Todd shook his head, trying to reconcile the new information. Parts of this puzzle weren’t fitting together easily. Was Hannah married now? Was that what Andrew had been trying to tell him when he’d suggested that healing the relationship might not be easy? If that was it, how could the minister have been so cruel as to let him go on believing…hoping?
His gaze fell to Hannah’s left hand, the one she was using to lead the child back to her toys and out of earshot of their conversation.
Hannah wore no ring.
Suddenly all of Todd’s other questions fell away as one pressed to the forefront of his mind: a question too personal for him to ask. Still, when she returned to him, he took hold of her arm and led her around the corner to the entry so he could ask it.
“Who’s her father, Hannah?”
She shot a glance back at her daughter, as if she worried Rebecca had overheard. He couldn’t blame her if she shouted, “How dare you” for the private question and more. He deserved it.
But instead of yelling, she began in a soft tone. “You have to understand—”
“Who is it?” He couldn’t help it.
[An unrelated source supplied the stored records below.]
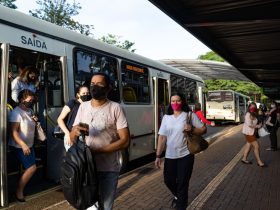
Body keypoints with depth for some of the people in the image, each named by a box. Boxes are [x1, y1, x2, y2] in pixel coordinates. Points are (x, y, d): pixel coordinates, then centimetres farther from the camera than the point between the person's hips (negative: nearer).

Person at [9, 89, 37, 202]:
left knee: (30, 168, 11)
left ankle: (21, 188, 28)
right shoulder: (16, 112, -18)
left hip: (29, 145, 8)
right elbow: (14, 132, -23)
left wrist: (35, 121, 0)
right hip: (20, 146, -8)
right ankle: (19, 191, 5)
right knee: (32, 167, -11)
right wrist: (23, 145, -33)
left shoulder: (30, 111, 6)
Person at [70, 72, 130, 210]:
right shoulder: (83, 107, 4)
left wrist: (96, 151, -21)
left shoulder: (115, 108, -9)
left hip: (108, 169, -3)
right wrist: (75, 132, -18)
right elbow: (71, 138, 7)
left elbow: (125, 141, -13)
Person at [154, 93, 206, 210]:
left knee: (182, 183, 2)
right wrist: (158, 156, -1)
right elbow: (162, 137, 2)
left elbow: (203, 129, -1)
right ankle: (178, 196, 46)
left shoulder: (190, 115, -5)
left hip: (185, 155, -4)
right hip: (170, 156, 4)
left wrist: (192, 129, -21)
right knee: (168, 180, 15)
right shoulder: (166, 117, 4)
He didn’t want an explanation; he wanted a name. Jealousy he had no right to feel swelled inside him, burning and destroying. The thought of another man touching her left his heart raw. If only he and Hannah had waited, their story might have turned out differently. Hannah might have been his wife. Her child, theirs.
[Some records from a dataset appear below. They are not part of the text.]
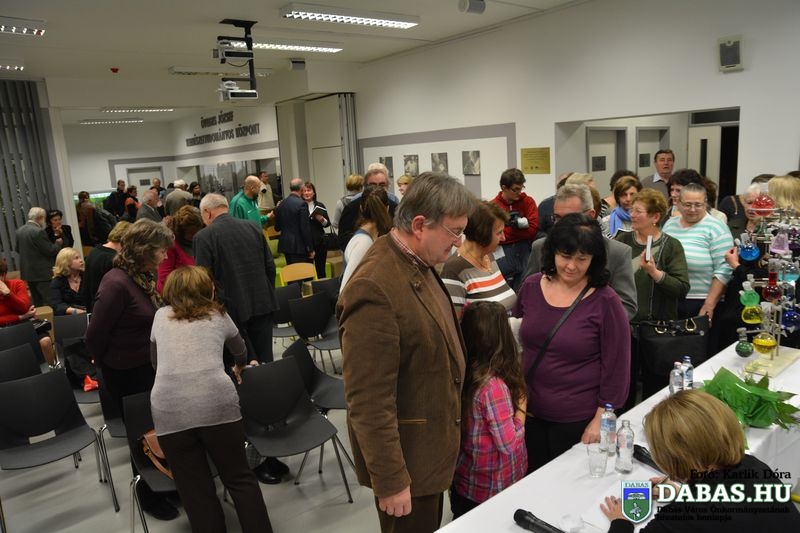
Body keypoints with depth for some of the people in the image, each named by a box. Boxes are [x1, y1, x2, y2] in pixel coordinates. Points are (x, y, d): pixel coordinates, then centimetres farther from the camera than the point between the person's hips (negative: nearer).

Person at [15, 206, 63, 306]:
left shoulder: (20, 230, 7)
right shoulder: (38, 232, -19)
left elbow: (17, 249, 18)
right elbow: (50, 251, -17)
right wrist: (58, 243, 1)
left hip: (27, 272, 9)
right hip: (42, 273, -9)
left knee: (37, 304, 16)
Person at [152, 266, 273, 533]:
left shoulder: (160, 316, 20)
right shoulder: (218, 315, 19)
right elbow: (241, 351, 36)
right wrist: (239, 368, 58)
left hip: (169, 409, 1)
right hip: (217, 404, 0)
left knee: (196, 491, 11)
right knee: (240, 479, 14)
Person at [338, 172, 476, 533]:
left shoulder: (419, 264, 0)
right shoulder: (374, 288, -30)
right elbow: (368, 401, -28)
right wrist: (390, 480, -23)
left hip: (431, 445, 9)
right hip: (405, 456, -9)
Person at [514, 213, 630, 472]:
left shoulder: (605, 301, -14)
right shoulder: (531, 287, -3)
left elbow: (616, 366, -9)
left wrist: (600, 420, -8)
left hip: (578, 420, -3)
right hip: (529, 412, 4)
Hannah stared back at him incredulously, as if she was shocked that he’d had the gall to ask. It wasn’t about wanting; he had to know.
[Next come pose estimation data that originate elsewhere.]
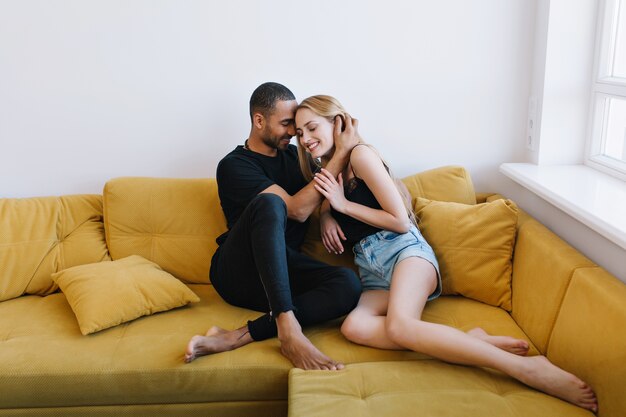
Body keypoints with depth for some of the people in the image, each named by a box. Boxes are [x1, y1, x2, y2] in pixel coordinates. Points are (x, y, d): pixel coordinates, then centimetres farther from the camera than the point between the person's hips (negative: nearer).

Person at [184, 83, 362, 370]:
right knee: (269, 204, -36)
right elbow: (297, 209, -17)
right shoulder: (234, 165, -7)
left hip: (280, 273, 6)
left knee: (348, 283, -27)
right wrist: (342, 152, -17)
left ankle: (237, 337, -35)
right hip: (237, 271, -5)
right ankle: (289, 330, -45)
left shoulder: (293, 155, 14)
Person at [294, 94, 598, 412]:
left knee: (399, 324, -37)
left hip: (401, 248, -6)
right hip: (372, 272, 6)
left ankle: (528, 368, -36)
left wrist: (344, 205, -5)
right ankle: (470, 340, -29)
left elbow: (401, 221, -6)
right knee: (353, 327, -29)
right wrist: (325, 216, 9)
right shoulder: (326, 172, 21)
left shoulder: (360, 155, -3)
“Is it that blond guy from church?”
“Grant?” Her eyes widened and then she shook her head. “He’s just a friend.”
“Do I know him then?”
“Of course you do.” She spat the words.
Strange, she sounded exasperated. She seemed to think he was an idiot for not knowing the answer. He stepped around the corner and studied the child again. She was so fair and beautiful, just like her mother. Rebecca must have sensed his attention on her because she looked up from her dolls and smiled at him.
And he knew.
His gut clenched, and he felt helpless to do anything but stare. Why it wasn’t immediately apparent to him he couldn’t imagine now. Her green eyes had looked familiar because he saw eyes like those in the mirror every morning.
Though he was no expert on children’s ages and this particular child was probably small for her age, as her mother had been, he could see from her features that she wasn’t a toddler. Rebecca looked about four years old, just old enough to have been conceived five years before.
“She’s mine, isn’t she?”
Hannah didn’t answer, but her eyes filled and a few tears escaped to trail down her cheeks. She brushed them away with the backs of her hands.
“Tell me I’m right, Hannah. Am I Rebecca’s father?”
Instead of nodding the way he was certain she would, Hannah shook her head. Her jaw flexed as if she was gritting her teeth.
“How could you have thought—” She stopped whatever she’d been about to say. Closing her eyes, she pressed her hands over her closed lids and took a few deep breaths before continuing. “If you’re asking if you supplied half of her DNA, then you’re right. But for her whole life, I’ve been both parents to Rebecca. She’s mine. Just mine.”
“Not just yours. She’s mine, too.”
Todd wasn’t sure whether he’d spoken those words aloud or just in the privacy of his heart until Hannah stalked from the room and crouched down by her daughter. No, their daughter.
Maybe he hadn’t said the right thing, but what did she expect when she’d just dropped a bomb like that? He didn’t know what to think, let alone what to say.
How naive he’d been with his big plans to return here and to earn Hannah’s forgiveness and her heart. He’d thought he and Hannah were the only two involved, that their old conflicts were only between the two of them, when a third person had been growing inside Hannah before he’d ever left.